OpenHPC is a Linux Foundation Collaborative Project that will be led by a team of open source and HPC experts. Early members will help set the direction for the project. “In my previous research role at an academic supercomputing environment, we talked about how useful it would be to have a community effort to address some of the shared challenges across sites, and it’s great that we’re getting the ball rolling,” says Karl Schulz, Principal Engineer for the Intel Enterprise and High Performance Computing Group. “OpenHPC is a place where system administrators, ISVs, OEMs and end users, including national labs and academia, can come together to solve shared problems,” explains Schulz.
Founding Members of OpenHPC Allinea Software, Altair, ANSYS, Argonne National Laboratory, Atos-Bull, Barcelona Supercomputing Center, Cray, Dell, Fujitsu, Hewlett-Packard, The Center for Research in Extreme Scale Technologies at Indiana University, Intel, Jülich Supercomputing Center, Lawrence Livermore National Laboratory, Lenovo, Leibniz Supercomputing Centre, MSC Software, NEC, National Energy Research Scientific Computing Center, Oak Ridge National Laboratory, Par-Tec, Pittsburgh Supercomputing Center, Pacific Northwest National Laboratory, SENAI CIMATEC Supercomputing Center for Industrial Innovation, SUSE, Texas Advanced Computing Center |
Why focus on the software stack?
OpenHPC is focusing on the software stack because of the potential of an integrated solution to ease the effort of using, developing for, and administering an HPC machine and speeding the cycle of innovation. “Many sites are left to their own devices when assembling a software stack on a high-end HPC system.
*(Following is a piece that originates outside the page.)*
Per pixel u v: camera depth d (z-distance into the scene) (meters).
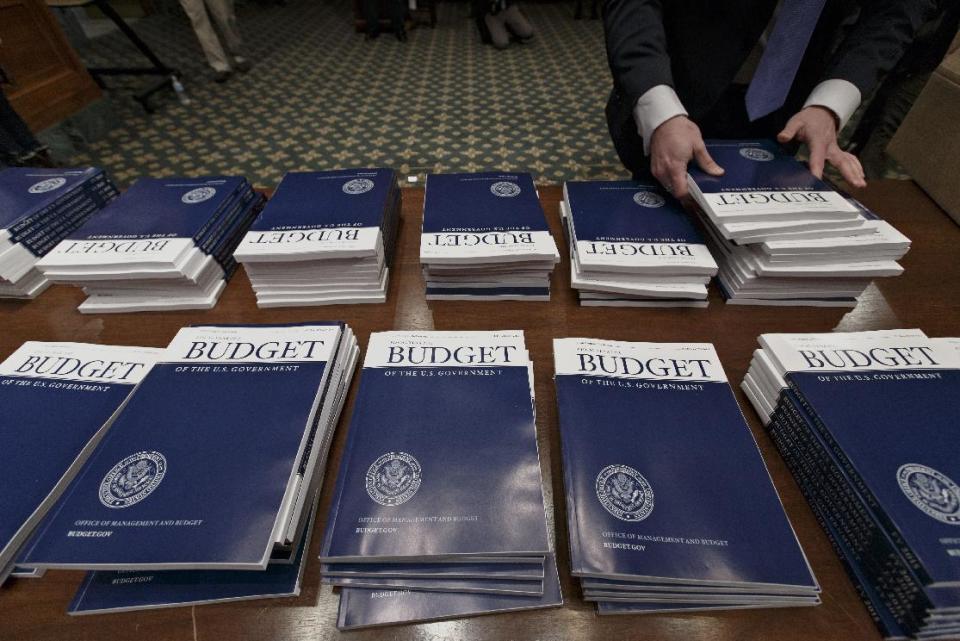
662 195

Since most of the components they use are open source-driven, it makes sense to put together an open source community around this,” says Schulz. With good participation from HPC experts, the OpenHPC community can provide a centralized resource for sites to pull from, using an approach that is analogous to Linux distributions.
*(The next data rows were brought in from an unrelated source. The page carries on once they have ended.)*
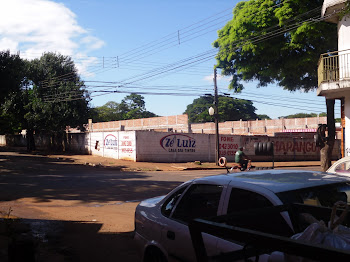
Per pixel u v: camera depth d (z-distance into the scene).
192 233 2.17
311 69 28.53
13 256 4.66
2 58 26.81
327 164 17.03
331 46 26.06
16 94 35.00
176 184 15.32
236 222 2.53
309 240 2.26
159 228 3.95
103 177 17.84
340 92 15.77
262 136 35.06
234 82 32.16
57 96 36.81
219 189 3.53
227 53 29.28
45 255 5.61
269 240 1.71
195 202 3.74
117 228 7.61
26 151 39.56
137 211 4.67
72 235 6.98
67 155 34.53
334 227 2.33
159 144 29.56
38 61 37.88
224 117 91.31
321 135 17.11
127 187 14.26
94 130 54.44
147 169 23.78
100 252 5.89
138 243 4.40
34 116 36.09
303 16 25.27
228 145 33.34
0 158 28.53
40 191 13.04
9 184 14.71
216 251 2.92
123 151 29.86
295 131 40.34
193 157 31.41
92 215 9.00
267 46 27.22
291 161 36.06
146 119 46.44
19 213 9.16
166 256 3.77
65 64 38.59
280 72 29.39
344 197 3.16
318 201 3.02
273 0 27.45
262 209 2.68
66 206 10.27
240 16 28.31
“When I was at a supercomputing center leading an HPC staff, a big part of our job was evaluating and selecting packages, integrating and testing these packages and making them available for users on our supercomputers. This is, hopefully, a good first step in providing some automation and centralization for that effort and setting the stage for future modularity enhancements and research integration,” says Schulz.
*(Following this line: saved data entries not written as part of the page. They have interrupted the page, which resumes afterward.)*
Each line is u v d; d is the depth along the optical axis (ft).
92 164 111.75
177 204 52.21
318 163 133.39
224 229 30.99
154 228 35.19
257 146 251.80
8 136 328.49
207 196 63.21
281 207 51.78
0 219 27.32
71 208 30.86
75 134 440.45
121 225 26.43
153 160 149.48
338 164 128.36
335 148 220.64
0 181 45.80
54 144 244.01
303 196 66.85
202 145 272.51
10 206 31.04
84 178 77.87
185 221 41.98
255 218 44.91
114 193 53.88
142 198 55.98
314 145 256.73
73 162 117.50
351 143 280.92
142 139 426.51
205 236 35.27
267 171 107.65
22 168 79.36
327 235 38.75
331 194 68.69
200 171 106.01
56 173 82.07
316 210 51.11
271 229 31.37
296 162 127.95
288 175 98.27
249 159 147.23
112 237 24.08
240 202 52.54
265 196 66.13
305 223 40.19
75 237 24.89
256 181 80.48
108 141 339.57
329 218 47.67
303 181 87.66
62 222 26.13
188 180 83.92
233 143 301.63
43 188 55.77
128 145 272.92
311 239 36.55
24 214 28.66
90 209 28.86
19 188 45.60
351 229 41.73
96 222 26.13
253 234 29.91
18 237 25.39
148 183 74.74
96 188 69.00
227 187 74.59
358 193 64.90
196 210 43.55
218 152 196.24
Of course, the effort will involve significant challenges, given the myriad of software modules and options in use across the HPC ecosystem, and the fact that every site has different requirements and favorites. Since you have to start somewhere, the initial idea is to create a common, validated platform for the HPC community that can be used to provide a full-featured reference HPC software stack. Given all of the complexities that different sites have to consider, the OpenHPC community will not be prescriptive on the choice of configuration management or architecture. Rather, the idea is to foster community usage with multiple example installation recipes (for large and small systems) and include validation efforts on reference systems and then expand over time. Whatever becomes of the early efforts, just establishing a common ground where HPC experts can share considerations could be an important leap forward.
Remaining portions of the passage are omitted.